*WRITTEN TASK*:
Wherever a picture appears in the listing, leave it out, and copy the rest exactly.

──────── EXTRACTED MATERIAL

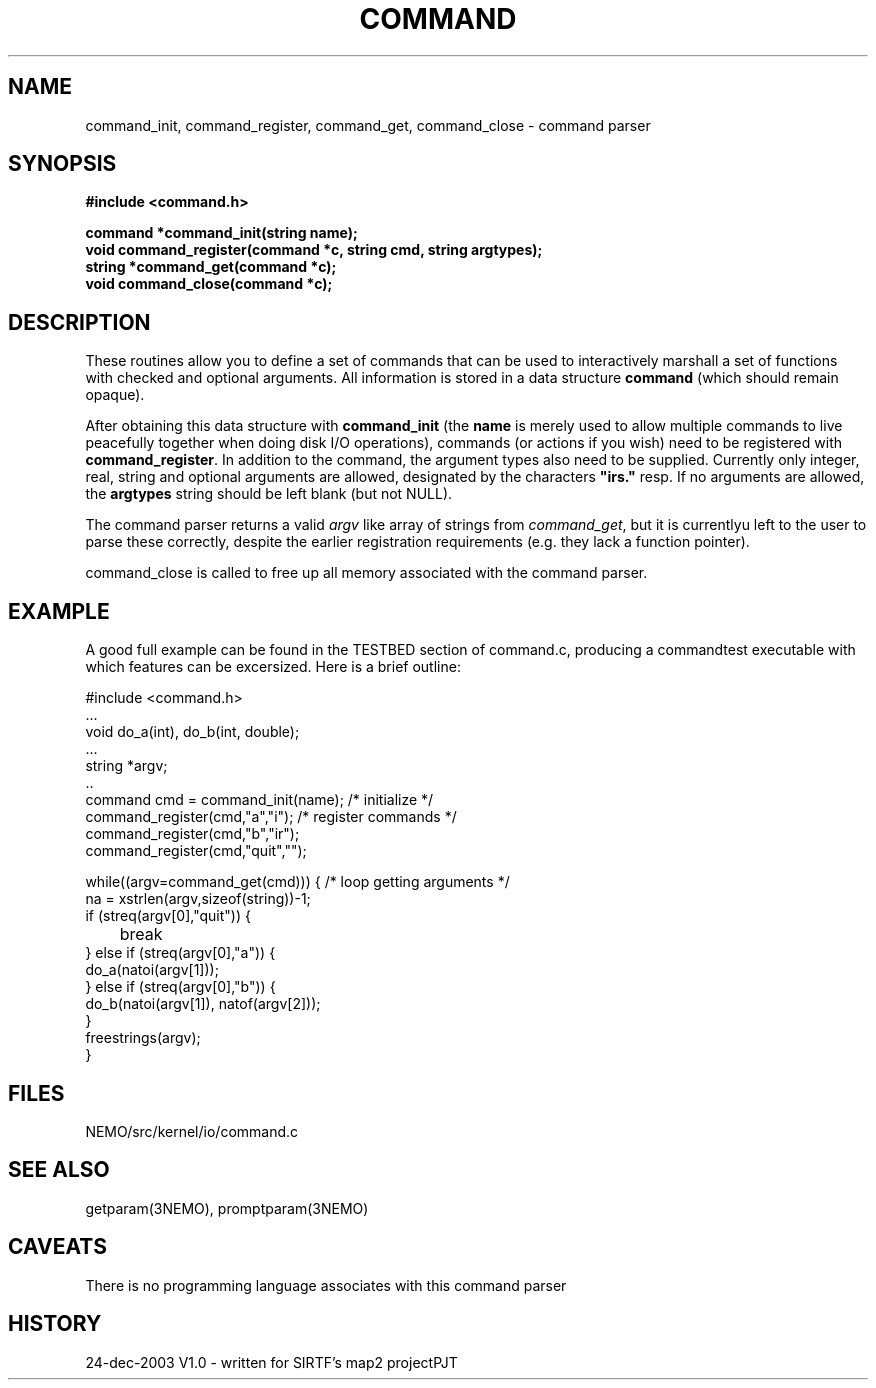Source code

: .TH COMMAND 3NEMO "24 December 2003"
.SH NAME
command_init, command_register, command_get, command_close - command parser
.SH SYNOPSIS
.nf
.B #include <command.h>
.PP
.B command *command_init(string name);
.B void command_register(command *c, string cmd, string argtypes);
.B string *command_get(command *c);
.B void command_close(command *c);
.fi
.SH DESCRIPTION
These routines allow you to define a set of commands that
can be used to interactively marshall a set of functions with
checked and optional arguments.
All information 
is stored in a data structure \fBcommand\fP (which should remain opaque).
.PP
After obtaining this data structure with \fBcommand_init\fP
(the \fBname\fP is merely used to allow multiple commands to
live peacefully together when doing disk I/O operations), commands
(or actions if you wish) need to be registered with
\fBcommand_register\fP. In addition to the command, the argument types
also need to be supplied. Currently only integer, real, string and
optional arguments are allowed, designated by the characters
\fB"irs."\fP resp. If no arguments are allowed, the \fBargtypes\fP
string should be left blank (but not NULL).
.PP
The command parser returns a valid \fIargv\fP like array of strings from
\fPcommand_get\fP, but it is currentlyu left to the user to parse these
correctly, despite the earlier registration requirements (e.g. they lack a
function pointer).
.PP
\fPcommand_close\fP is called to free up all memory associated with the
command parser.
.SH EXAMPLE
A good full example can be found in the TESTBED section of command.c, producing
a commandtest executable with which features can be excersized. Here is a 
brief outline:
.nf

  #include <command.h>
  ...
  void do_a(int), do_b(int, double);
  ...
  string *argv;
  ..
  command cmd = command_init(name);                 /* initialize */
  command_register(cmd,"a","i");                    /* register commands */
  command_register(cmd,"b","ir");
  command_register(cmd,"quit","");

  while((argv=command_get(cmd))) {                  /* loop getting arguments */
    na = xstrlen(argv,sizeof(string))-1;
    if (streq(argv[0],"quit")) {
	break
    } else if (streq(argv[0],"a")) {
      do_a(natoi(argv[1]));
    } else if (streq(argv[0],"b")) {
      do_b(natoi(argv[1]), natof(argv[2]));
    } 
    freestrings(argv);
  }
  

.fi
.SH FILES
NEMO/src/kernel/io/command.c
.SH SEE ALSO
getparam(3NEMO), promptparam(3NEMO)
.SH CAVEATS
There is no programming language associates with this command parser
.SH HISTORY
.nf
.ta +1i +3i
24-dec-2003	V1.0 - written for SIRTF's map2 project		PJT
.fi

────────────────

*TASK ANSWER*:
Source code

: .TH COMMAND 3NEMO "24 December 2003"
.SH NAME
command_init, command_register, command_get, command_close - command parser
.SH SYNOPSIS
.nf
.B #include <command.h>
.PP
.B command *command_init(string name);
.B void command_register(command *c, string cmd, string argtypes);
.B string *command_get(command *c);
.B void command_close(command *c);
.fi
.SH DESCRIPTION
These routines allow you to define a set of commands that
can be used to interactively marshall a set of functions with
checked and optional arguments.
All information 
is stored in a data structure \fBcommand\fP (which should remain opaque).
.PP
After obtaining this data structure with \fBcommand_init\fP
(the \fBname\fP is merely used to allow multiple commands to
live peacefully together when doing disk I/O operations), commands
(or actions if you wish) need to be registered with
\fBcommand_register\fP. In addition to the command, the argument types
also need to be supplied. Currently only integer, real, string and
optional arguments are allowed, designated by the characters
\fB"irs."\fP resp. If no arguments are allowed, the \fBargtypes\fP
string should be left blank (but not NULL).
.PP
The command parser returns a valid \fIargv\fP like array of strings from
\fPcommand_get\fP, but it is currentlyu left to the user to parse these
correctly, despite the earlier registration requirements (e.g. they lack a
function pointer).
.PP
\fPcommand_close\fP is called to free up all memory associated with the
command parser.
.SH EXAMPLE
A good full example can be found in the TESTBED section of command.c, producing
a commandtest executable with which features can be excersized. Here is a 
brief outline:
.nf

  #include <command.h>
  ...
  void do_a(int), do_b(int, double);
  ...
  string *argv;
  ..
  command cmd = command_init(name);                 /* initialize */
  command_register(cmd,"a","i");                    /* register commands */
  command_register(cmd,"b","ir");
  command_register(cmd,"quit","");

  while((argv=command_get(cmd))) {                  /* loop getting arguments */
    na = xstrlen(argv,sizeof(string))-1;
    if (streq(argv[0],"quit")) {
	break
    } else if (streq(argv[0],"a")) {
      do_a(natoi(argv[1]));
    } else if (streq(argv[0],"b")) {
      do_b(natoi(argv[1]), natof(argv[2]));
    } 
    freestrings(argv);
  }
  

.fi
.SH FILES
NEMO/src/kernel/io/command.c
.SH SEE ALSO
getparam(3NEMO), promptparam(3NEMO)
.SH CAVEATS
There is no programming language associates with this command parser
.SH HISTORY
.nf
.ta +1i +3i
24-dec-2003	V1.0 - written for SIRTF's map2 project		PJT
.fi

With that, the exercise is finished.